We agree with the district court •that a jury could not reasonably find on this record that Krueger’s initial use of force was unwarranted or excessive. The Eighth Amendment does not forbid every use of force against a prisoner. What is prohibited is the wanton infliction of pain, and thus a use of force is constitutional if part of a good-faith effort to restore discipline. Whitley v. Albers, 475 U.S. 312, 319-21, 106 S.Ct. 1078, 89 L.Ed.2d 251 (1986); Lewis v. Downey, 581 F.3d 467, 476 (7th Cir.2009). Even if, in retrospect, tackling Mitchell might appear to have been an overreaction, that conclusion would not alone establish a constitutional violation. See Whitley, 475 U.S. at 319, 106 S.Ct. 1078; Rice v. Correctional Med. Servs., 675 F.3d 650, 667-68 (7th Cir.2012); Guitron v. Paul, 675 F.3d 1044, 1045-46 (7th Cir.2012). Only if that force was used sadistically for the very purpose of causing harm might Krueger be liable. See Wilkins v. Gaddy, 559 U.S. 34, 37, 130 S.Ct. 1175, 175 L.Ed.2d 995 (2010); Lewis, 581 F.3d at 476; Harper v. Albert, 400 F.3d 1052, 1065 (7th Cir.2005). Krueger was alone in the dayroom when Mitchell assaulted the other inmate, and Krueger could not know whether Mitchell might produce a shank or some other weapon that he might use to harm someone around him. Mitchell was a safety risk to the other inmate as well as Krueger, and he mocked Krueger’s orders to stop fighting. The guard had a duty to protect the other inmate, and Mitchell cannot complain that Krueger took decisive steps to subdue him. See Whitley, 475 U.S. at 321-22, 106 S.Ct. 1078; Guitron, 675 F.3d at 1046; Lewis, 581 F.3d at 476-77.

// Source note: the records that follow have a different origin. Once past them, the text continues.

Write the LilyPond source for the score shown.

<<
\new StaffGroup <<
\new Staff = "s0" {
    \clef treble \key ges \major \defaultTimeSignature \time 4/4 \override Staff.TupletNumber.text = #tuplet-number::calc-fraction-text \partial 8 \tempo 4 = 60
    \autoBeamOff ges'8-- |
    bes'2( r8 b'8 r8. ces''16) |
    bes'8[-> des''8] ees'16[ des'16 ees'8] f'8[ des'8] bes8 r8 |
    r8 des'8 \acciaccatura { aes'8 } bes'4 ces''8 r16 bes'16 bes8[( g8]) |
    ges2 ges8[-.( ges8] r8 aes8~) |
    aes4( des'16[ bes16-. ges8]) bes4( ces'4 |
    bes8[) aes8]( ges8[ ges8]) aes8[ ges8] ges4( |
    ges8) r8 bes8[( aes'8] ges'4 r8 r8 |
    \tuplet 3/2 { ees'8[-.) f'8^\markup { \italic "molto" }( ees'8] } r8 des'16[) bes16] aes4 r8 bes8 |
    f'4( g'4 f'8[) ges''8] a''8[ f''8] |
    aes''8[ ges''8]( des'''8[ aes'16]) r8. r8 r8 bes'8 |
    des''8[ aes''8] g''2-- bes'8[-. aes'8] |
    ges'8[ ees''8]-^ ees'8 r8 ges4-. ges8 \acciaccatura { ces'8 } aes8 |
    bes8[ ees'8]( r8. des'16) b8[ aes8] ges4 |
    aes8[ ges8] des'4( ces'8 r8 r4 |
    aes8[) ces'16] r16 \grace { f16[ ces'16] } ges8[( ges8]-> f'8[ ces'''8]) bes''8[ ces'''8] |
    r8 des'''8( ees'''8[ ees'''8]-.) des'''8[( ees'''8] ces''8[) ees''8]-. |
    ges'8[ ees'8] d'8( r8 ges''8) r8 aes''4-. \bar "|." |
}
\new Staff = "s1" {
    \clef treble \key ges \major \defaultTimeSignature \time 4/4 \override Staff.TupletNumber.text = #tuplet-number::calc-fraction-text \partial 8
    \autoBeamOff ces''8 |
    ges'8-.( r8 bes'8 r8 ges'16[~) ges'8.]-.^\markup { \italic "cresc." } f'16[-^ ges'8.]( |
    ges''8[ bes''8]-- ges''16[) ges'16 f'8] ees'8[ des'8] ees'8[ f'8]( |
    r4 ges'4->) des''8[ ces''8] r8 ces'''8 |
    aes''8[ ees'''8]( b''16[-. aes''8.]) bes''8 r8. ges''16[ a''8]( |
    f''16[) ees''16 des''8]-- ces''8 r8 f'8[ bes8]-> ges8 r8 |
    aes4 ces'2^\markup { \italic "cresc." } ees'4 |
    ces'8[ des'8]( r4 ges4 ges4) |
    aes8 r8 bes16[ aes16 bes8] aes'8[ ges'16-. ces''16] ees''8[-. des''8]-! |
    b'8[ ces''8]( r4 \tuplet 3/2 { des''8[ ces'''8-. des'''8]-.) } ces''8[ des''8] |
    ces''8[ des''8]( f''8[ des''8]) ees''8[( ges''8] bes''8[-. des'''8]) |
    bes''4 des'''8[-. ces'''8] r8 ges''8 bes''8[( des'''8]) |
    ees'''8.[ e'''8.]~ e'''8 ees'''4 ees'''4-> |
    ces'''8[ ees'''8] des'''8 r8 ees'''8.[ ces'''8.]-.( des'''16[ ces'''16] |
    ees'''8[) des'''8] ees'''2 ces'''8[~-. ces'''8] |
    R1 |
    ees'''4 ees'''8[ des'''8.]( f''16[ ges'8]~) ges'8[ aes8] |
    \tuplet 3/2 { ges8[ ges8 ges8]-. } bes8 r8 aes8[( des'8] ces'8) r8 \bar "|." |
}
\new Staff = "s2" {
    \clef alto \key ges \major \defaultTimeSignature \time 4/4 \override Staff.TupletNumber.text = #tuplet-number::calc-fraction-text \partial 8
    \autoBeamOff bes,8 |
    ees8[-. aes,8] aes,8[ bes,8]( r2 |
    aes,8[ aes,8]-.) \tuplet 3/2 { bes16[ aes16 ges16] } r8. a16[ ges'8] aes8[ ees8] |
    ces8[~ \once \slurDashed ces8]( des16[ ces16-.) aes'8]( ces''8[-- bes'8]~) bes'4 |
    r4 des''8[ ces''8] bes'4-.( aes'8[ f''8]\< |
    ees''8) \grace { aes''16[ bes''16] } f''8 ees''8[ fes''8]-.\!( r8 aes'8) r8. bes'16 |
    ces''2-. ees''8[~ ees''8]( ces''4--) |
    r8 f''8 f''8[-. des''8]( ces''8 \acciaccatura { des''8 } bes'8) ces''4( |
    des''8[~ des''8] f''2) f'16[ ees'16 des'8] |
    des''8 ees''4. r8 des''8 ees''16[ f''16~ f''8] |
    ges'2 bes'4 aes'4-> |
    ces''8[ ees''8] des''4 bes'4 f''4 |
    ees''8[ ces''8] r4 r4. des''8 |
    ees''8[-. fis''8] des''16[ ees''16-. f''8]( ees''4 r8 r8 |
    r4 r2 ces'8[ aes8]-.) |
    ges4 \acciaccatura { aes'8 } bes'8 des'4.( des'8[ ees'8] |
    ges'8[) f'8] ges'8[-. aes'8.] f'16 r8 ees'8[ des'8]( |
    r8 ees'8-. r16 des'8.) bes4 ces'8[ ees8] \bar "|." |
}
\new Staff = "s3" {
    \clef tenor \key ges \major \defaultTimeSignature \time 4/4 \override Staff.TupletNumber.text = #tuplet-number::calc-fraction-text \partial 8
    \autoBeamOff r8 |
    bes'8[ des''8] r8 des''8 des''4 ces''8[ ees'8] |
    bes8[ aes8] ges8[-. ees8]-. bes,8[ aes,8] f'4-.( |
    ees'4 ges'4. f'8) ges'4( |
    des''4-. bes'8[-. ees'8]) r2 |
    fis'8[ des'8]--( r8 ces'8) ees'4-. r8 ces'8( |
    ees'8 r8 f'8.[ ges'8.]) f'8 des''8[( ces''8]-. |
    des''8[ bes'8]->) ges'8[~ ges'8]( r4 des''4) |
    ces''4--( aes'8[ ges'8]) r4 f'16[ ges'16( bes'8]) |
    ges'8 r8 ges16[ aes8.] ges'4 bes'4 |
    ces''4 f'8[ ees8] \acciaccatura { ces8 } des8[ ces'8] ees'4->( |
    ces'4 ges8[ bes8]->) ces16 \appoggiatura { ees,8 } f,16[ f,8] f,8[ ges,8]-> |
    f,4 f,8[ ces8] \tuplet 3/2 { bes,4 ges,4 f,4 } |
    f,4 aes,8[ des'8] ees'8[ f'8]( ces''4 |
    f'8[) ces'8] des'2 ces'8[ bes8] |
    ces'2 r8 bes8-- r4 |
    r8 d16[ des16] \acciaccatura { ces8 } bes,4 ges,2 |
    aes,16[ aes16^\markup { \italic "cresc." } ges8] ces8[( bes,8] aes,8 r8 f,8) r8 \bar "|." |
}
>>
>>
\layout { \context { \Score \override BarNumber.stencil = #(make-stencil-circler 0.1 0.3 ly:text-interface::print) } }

The situation was different, though, after Mitchell was restrained, and here our view of the evidence parts from the district court’s assessment. Whether Krueger and Cicha were acting in good faith when they forced Mitchell face first onto the table depends on whether they reasonably felt that their safety or the safety of other inmates was threatened, whether there was a genuine need to use force, and whether the amount of force used corre[877]*877sponded to that need. See Rice, 675 F.3d at 668; Lewis, 581 F.3d at 477; Fillmore v. Page, 358 F.3d 496, 503-04 (7th Cir.2004). The determination that force was excessive depends on the circumstances. Rickman v. Sheahan, 512 F.3d 876, 883 (7th Cir.2008). The district court recognized that a dispute exists concerning Mitchell’s assertion that his purported “resistance” while being walked out of the dayroom was nothing more than a reaction to Cicha’s malicious infliction of pain by needlessly twisting his wrist. The court reasoned, however, that the guards still could reasonably have perceived a need for more force because Mitchell had assaulted another inmate and refused to obey Krueger’s orders.

Although a trier of fact might so find, we cannot say that the undisputed facts compel this conclusion. As Mitchell points out, when the defendants “slammed” him onto the table, the fight with the other inmate was over and he had agreed to comply with their orders.